Novel Bites is a series of short stories from the perspective of secondary characters in my novels. This is a scene from Running Away, told from a different perspective.
“You didn’t come home last night.”
Uncle Joe’s not angry and he’s not specifically asking where I spent the night. After all, I’m eighteen. But it’s clear he’d like to know. He figured out I smoke weed long ago – the smell clings to you – but I don’t do that much and never before work, and he doesn’t bug me about it. So I don’t mind answering him now.
“I drove a friend to the grocery store and by the time we got done, you would already have been in bed. I didn’t want to wake you up with a text.”
“Don’t worry about that. I turn off the sound at night, but we’d have seen it in the morning. Your aunt was worried. Send her one now.”
I nod and pull out my phone to do it right away.
My dad died when I was ten and when my mother married six years later, Uncle Joe and Aunt Maria said they’d be happy to have me come live with them to finish high school. They knew I’d never liked the guy. And I’d already been spending my summers with them anyway, helping in the restaurant. It reminded me of when Dad was alive. I was so mad when Mom sold his place. It was supposed to be mine when I grew up.
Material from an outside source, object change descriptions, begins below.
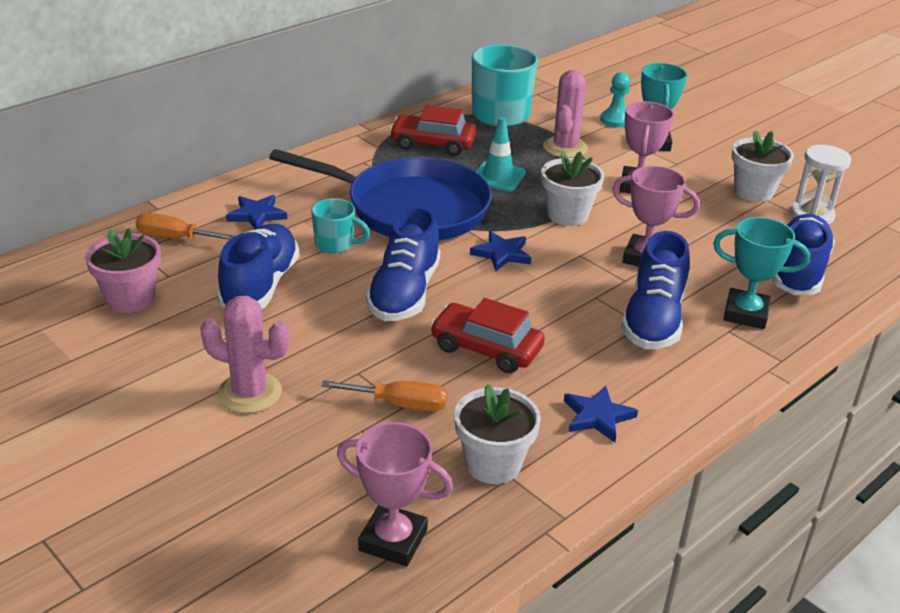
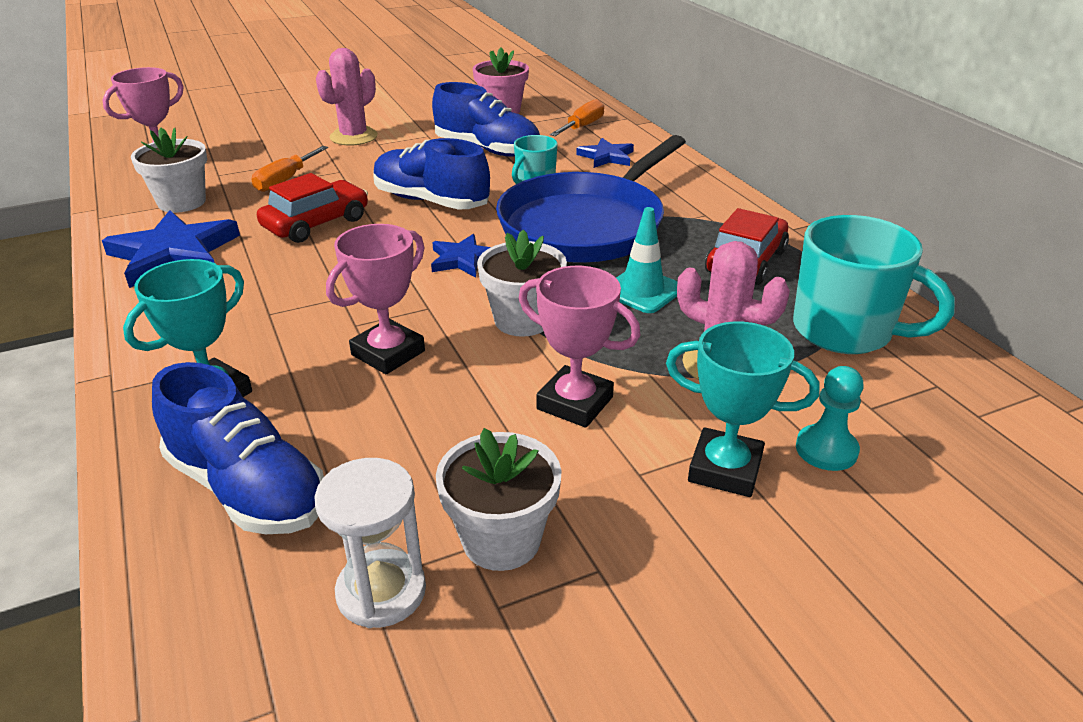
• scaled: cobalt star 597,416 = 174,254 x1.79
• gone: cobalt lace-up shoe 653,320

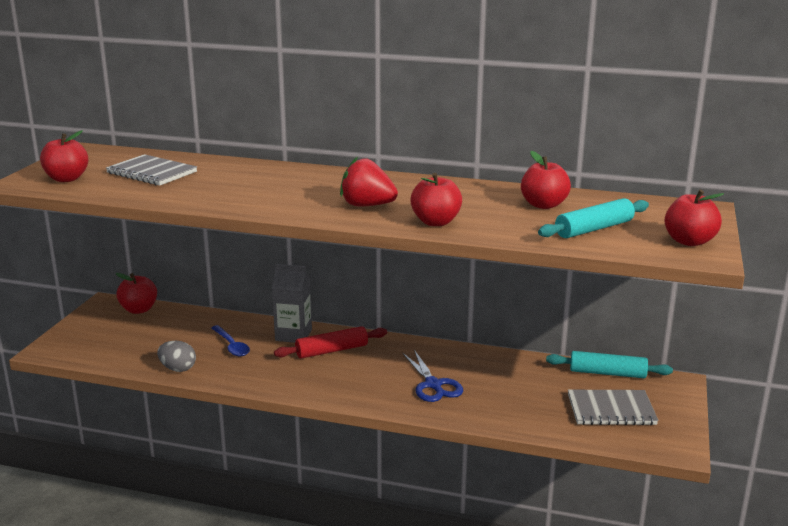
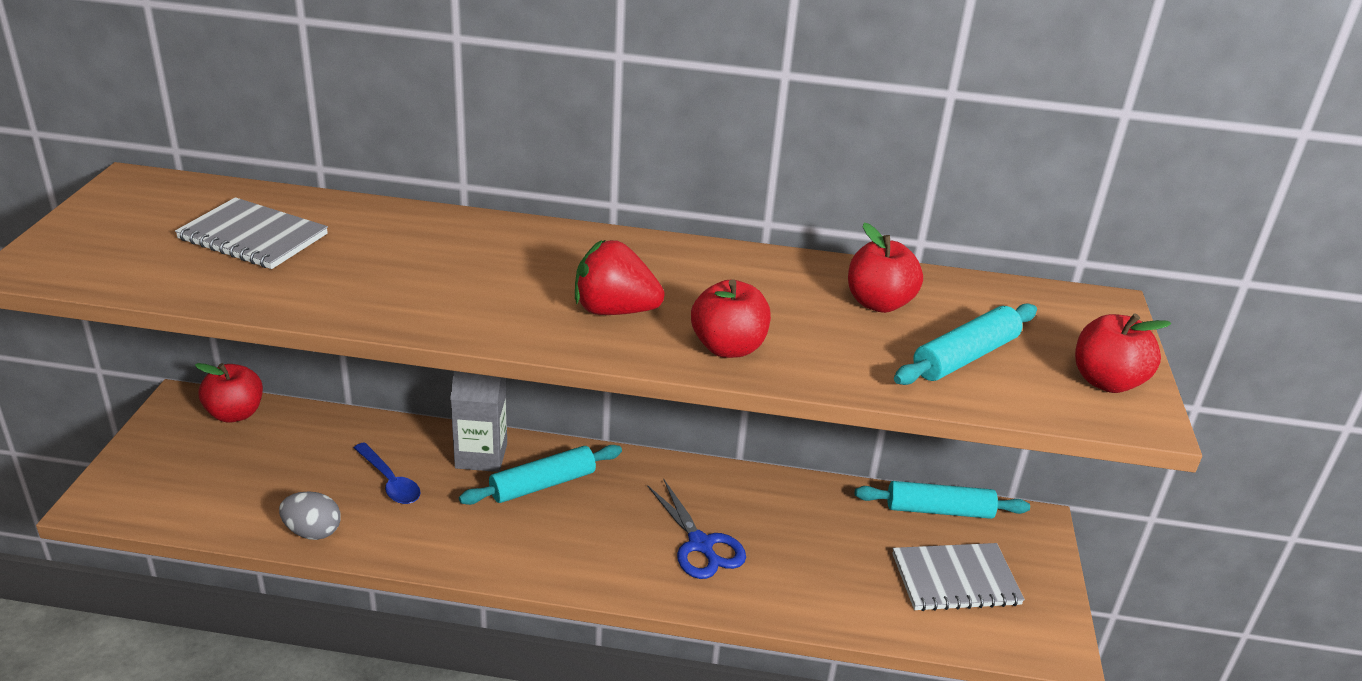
• repainted: scarlet dough roller 331,350 to teal dough roller 542,484
• gone: scarlet apple 66,179

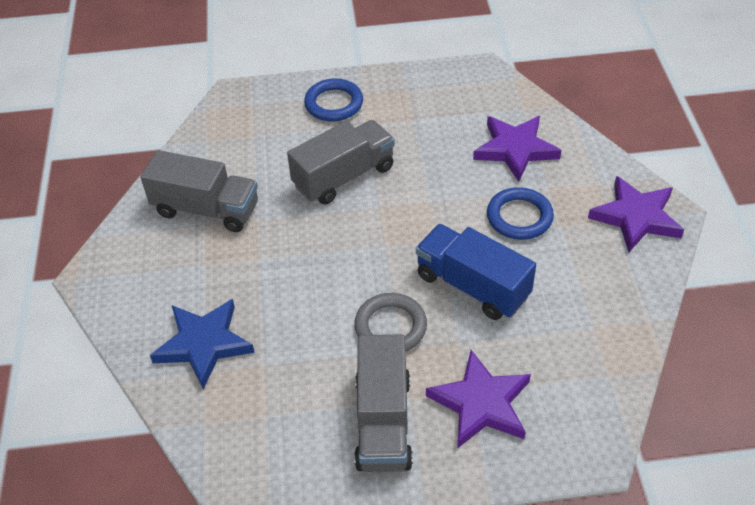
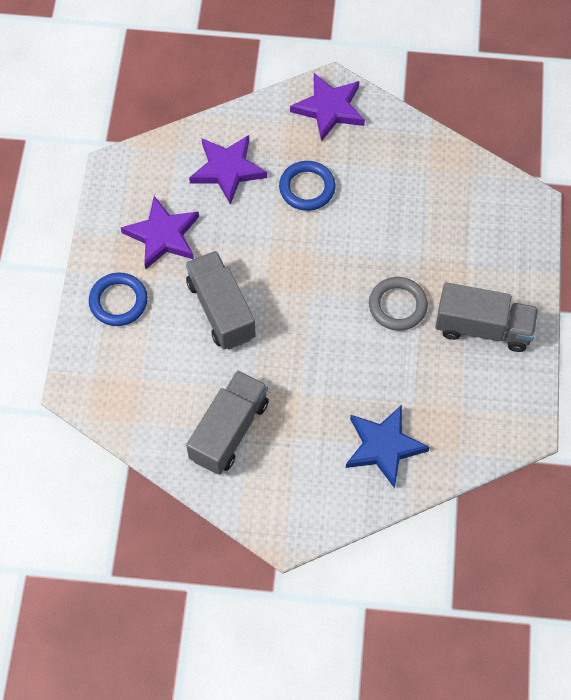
• shifted: royal purple star 481,403 to 163,235
• gone: cobalt truck 472,286

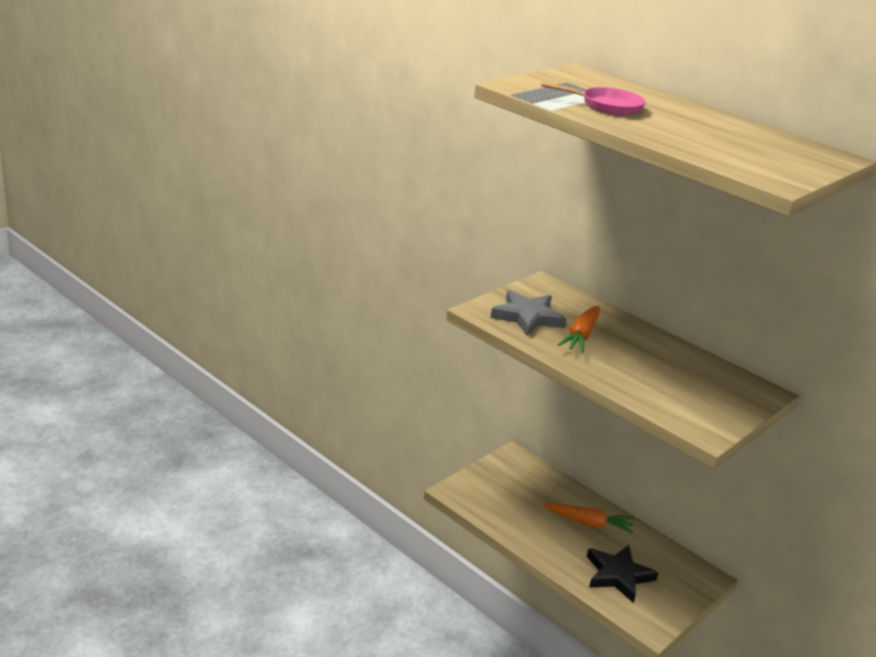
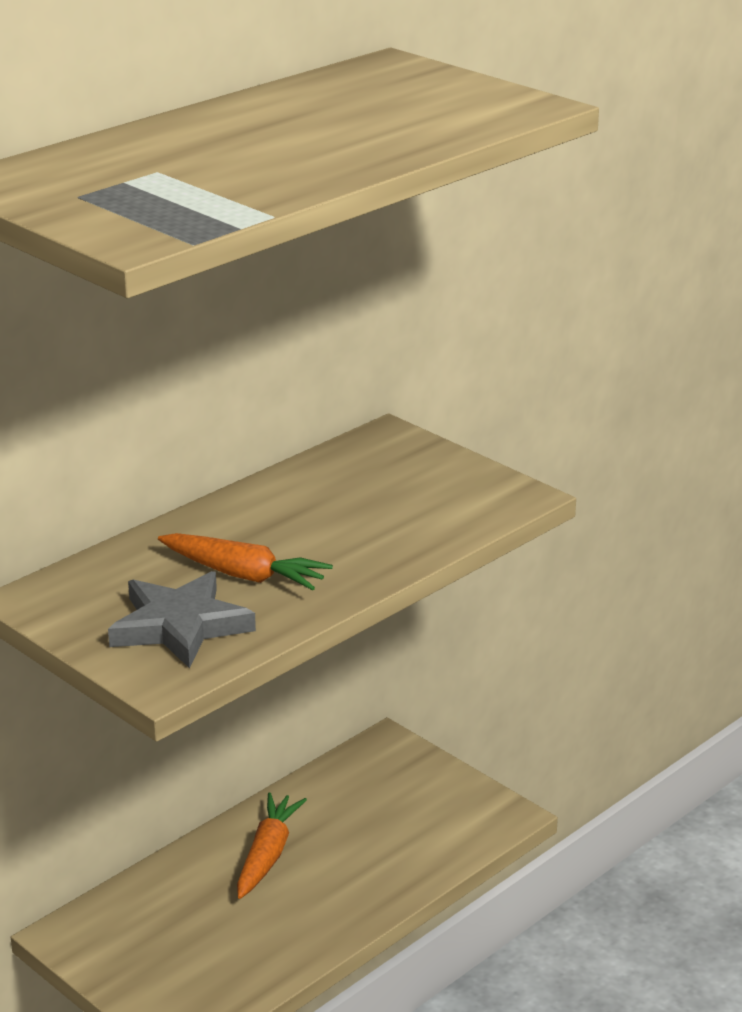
• gone: rose-pink frying pan 607,106
• gone: ebony star 618,575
Now I realize maybe she felt like she’d always been in competition with Dad’s restaurant. She certainly hadn’t ever loved it the way he did, even though she was right there by his side working with him. Selling it was the right thing for Mom. She was happier working for someone else instead of struggling to make a profit every month.
Aunt Maria texts me back right away, so I know she was waiting to hear from me. Next time I’ll make sure to let them know ahead of time.
Maybe I should plan on staying at Charlie’s again tonight. I already used my extra work clothes today, but I could run home on my dinner break to get more.
It’s not safe for Maggie at that house. And it was nice waking up next to her. But we might end up having sex if I come back tonight, and she’s not ready for that. I don’t want to be that guy. She’s messed up enough by what her step-father did to her. Not to mention she’s jail bait, though she doesn’t seem that much younger than me.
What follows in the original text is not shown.